I forget how that conversation ended, but it made me reflect deeply on what it means to be a monastic. I recalled that during my novice training we took turns to prepare breakfast for almost 200 people at a time. When it was my turn to be the chef, I planned ahead, calculating how much food to prepare and distribute for three dining halls. I tried to my best to prepare good meals for our sangha. One day, a monk asked me if I had been a cook before joining the sangha. I had mixed feelings about that question: I felt good about being professional in what I was doing as a chef, yet at the same time, I wondered why I didn’t appear more scholarly to others, having recently left academia.
In ordinary life, we shape our temperaments through family training, academic education, what we think and do, and who we interact with and how. Our identities and values change according to the work we do, what we possess, where we live, shop, eat, and so on. Gradually, we build up our own comfort zones for living and social interaction. After my conversation with Paul, I realized that my major practice was not only meditation and chanting, but also training myself behave like a monastic no matter what I’m working on or the kind of people with whom I’m interacting. This is a tough task indeed.
Shifu would always remind us that, as monastics, we interact with people from all walks of life. When we meet rich or famous people, we are not inferior; when helping people in need, we are not superior. When we are nobody, it is the precepts and monastic etiquette that keep us diligent and noble within. If we are well known and receiving a lot of support, it is also the precepts and monastic etiquette that prevent us from becoming lost in the fame and money. Keeping the precepts and observing etiquette helps to protect us from corruption. I’m sure the same applies to lay people when facing life’s issues.
For me, Shifu was always the same, whether he was giving a talk at the United Nations, speaking with government officials or the president of Taiwan, working in the backyard, or even when homeless. His calm demeanor and worry-free mindset, his compassion toward others and positive attitude toward life, his faith in the Dharma and the way he maintained the precepts were not changed by those extreme changes in circumstance. In Sanskrit we call this apramada.

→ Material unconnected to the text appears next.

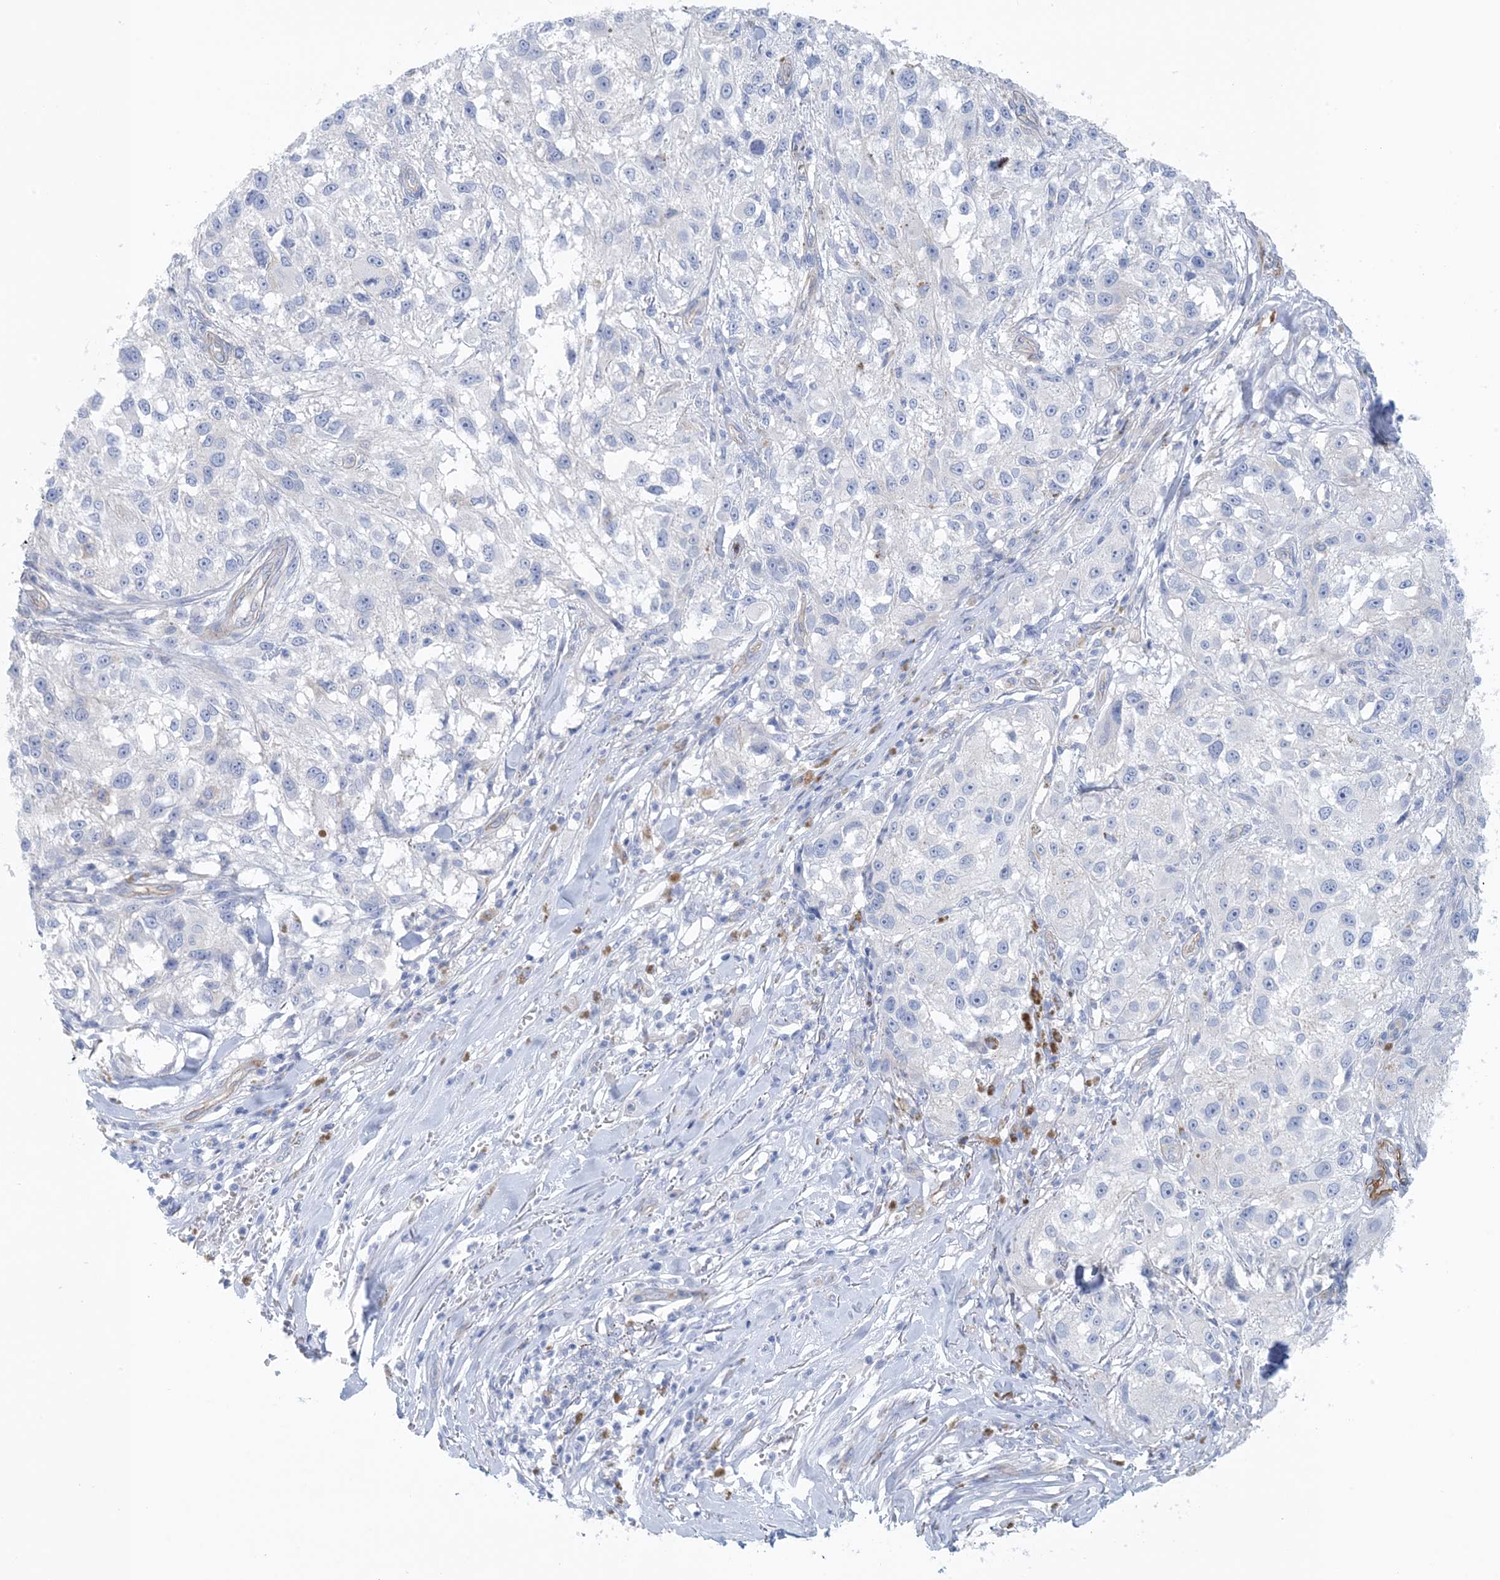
{"staining": {"intensity": "negative", "quantity": "none", "location": "none"}, "tissue": "melanoma", "cell_type": "Tumor cells", "image_type": "cancer", "snomed": [{"axis": "morphology", "description": "Necrosis, NOS"}, {"axis": "morphology", "description": "Malignant melanoma, NOS"}, {"axis": "topography", "description": "Skin"}], "caption": "The IHC micrograph has no significant staining in tumor cells of melanoma tissue.", "gene": "SHANK1", "patient": {"sex": "female", "age": 87}}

In his book 戒律學綱要 (Jie Lu Xue Gan Yao; Guidelines for Studying the Buddhist Precepts and Discipline), Master Sheng Yen clearly points out that keeping the precepts and maintaining etiquette both play a key role in Chan practice, and represent the foundation of all the practices—keeping us mindful and properly behaved, and preventing us from acting in body, speech, and mind based on attachments or erroneous self-centered views. Indeed, how deeply or subtly we can observe the precepts and etiquette is a good indicator of the level our mind has reached and how close we are to recognizing “no-self.” No wonder the Vinaya explains that one can achieve liberation through the perfection of keeping the precepts.

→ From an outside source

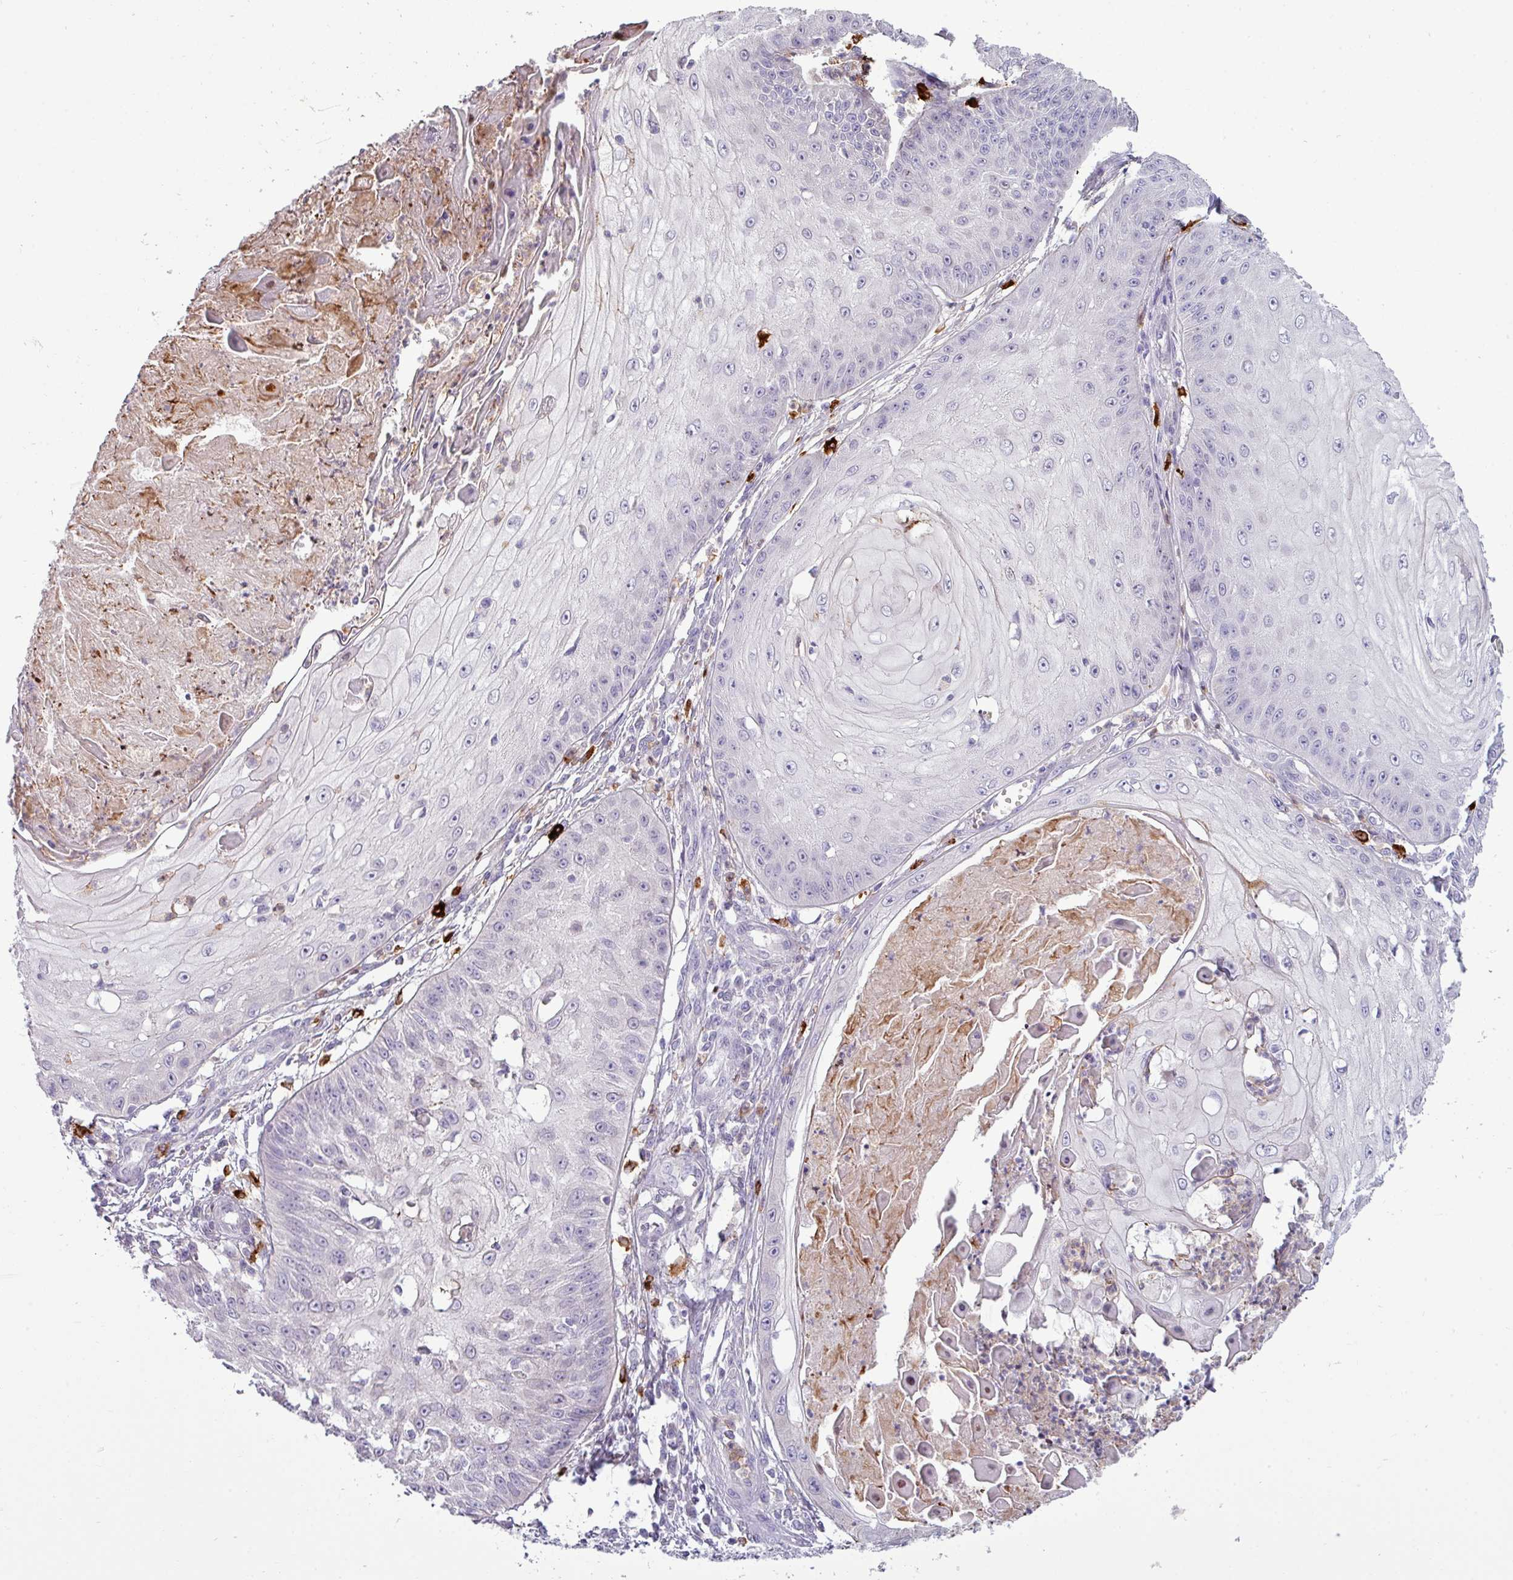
{"staining": {"intensity": "negative", "quantity": "none", "location": "none"}, "tissue": "skin cancer", "cell_type": "Tumor cells", "image_type": "cancer", "snomed": [{"axis": "morphology", "description": "Squamous cell carcinoma, NOS"}, {"axis": "topography", "description": "Skin"}], "caption": "Immunohistochemical staining of skin cancer (squamous cell carcinoma) exhibits no significant staining in tumor cells.", "gene": "TRIM39", "patient": {"sex": "male", "age": 70}}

As modern monastics in the Chinese tradition, we are “poor” for moral reasons. Our (Dharma Drum Mountain sangha) salary is US$100 per month in the US, but our congregants will buy us anything we ask. Yet our precepts and regulations do not allow us to possess luxuries and, more precisely, we should not own too many personal possessions. I don’t use my smartphone while walking unless using Google Maps or answering a phone call. Also among my personal disciplines: during a long drive, to try not to eat snacks (it’s very difficult!); not changing lanes too often nor speeding when no police are around; when speaking with our architect or contractors, to try not talk like a businesswoman; when encountering difficult situations, to try not to react emotionally; when giving money to homeless people, to bless them with humble and respectful eye contact, and when meeting public figures such as Pope Francis, to try not to become overexcited before he shakes my hand.
Keeping the precepts and etiquette of body, speech, and mind is to inwardly cultivate samadhi and to outwardly cultivate wisdom.
Master Sheng Yen. 1996. 戒律學綱要 (Jie Lu Xue Gan Yao; Guidelines for Studying the Buddhist Precepts and Discipline). Taipei: Fagu wenhua.